The original research hypothesis of this Ph.D. project was the assumption that there is a connection between the 15th-century representations of landscape in maps and in the background of panel paintings. During the research process the focus was adjusted to the appropriation of early Netherlandish models in panel painting.



Colantonio, Hieronymus im Gehäus, Neapel, Museo di Capodimonte | Source: Lucco, Mauro: Antonello da Messina, Mailand: 24 Ore Cultura, 2011

Colantonio, Hieronymus im Gehäus, Neapel, Museo di Capodimonte | Source: Lucco, Mauro: Antonello da Messina, Mailand: 24 Ore Cultura, 2011

The surprisingly early production of exact physiographical maps in the kingdom of Naples is contemporaneous to the local painters’ appropriation of early Netherlandish models, vaunted in the coeval literature on art especially for their rendering of landscape. This connection, though plausible, turned out difficult to prove with historical accuracy. Therefore, the research question had to be adjusted. Additionally, the scope of the research project was extended to also include Aragonese Spain, at that time closely related and temporarily politically united to the Kingdom of Naples under Alfonso V. of Aragon.

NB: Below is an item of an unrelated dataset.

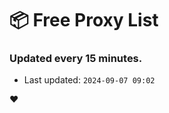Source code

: # :package: Free Proxy List
### Updated every 15 minutes.

- Last updated: `2024-09-07 09:02`

:heart:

The concept of translation served as an analytical tool to analyze this cultural transfer in a close reading for exemplary cases, such as the altarpieces of the Neapolitan painter Colantonio or the Valencian painter Luis Dalmau. As translations they adjusted their models to the local requirements and traditions, while at the same time contributing to the process of identification of “Netherlandish painting” which was subsequently – most prominently by Giorgio Vasari in the second half of the 16th century – defined as the “other” in opposition to “Italian painting”.


Proto-national conceptions of Italy were developed most prominently and lastingly in Flavio Biondo’s “Italia illustrata” (1453, printed in 1474) through an appropriation and reconstruction of the antique geography and topography which serves as an organizational scheme for historical knowledge, such as the biographies of famous men linked to their native towns or places of work. Bartolomeo Fazio’s “De viris illustribus” (1456) on the other hand, likewise commissioned by Alfonso of Aragon, is a collection of contemporary famous men without geographical boundaries. In the chapter on painters, both Italian and Netherlandish painters are singled out to be worthy of comparison with antique models, contrary to later stylistic classifications that contrast the late Gothic and the early Renaissance. Parallel to fostering the construction of identity-related spatial units such as “Italy”, King Alfonso of Aragon established Naples as a major player in an international courtly network that favored Burgundian luxury objects and early Netherlandish painting in particular.

This Ph.D. thesis has been written within the program “Material Cultures and Object Studies” (MaCOS) of the Berlin Graduate School of Ancient Studies (BerGSAS) and was successfully completed in 2017.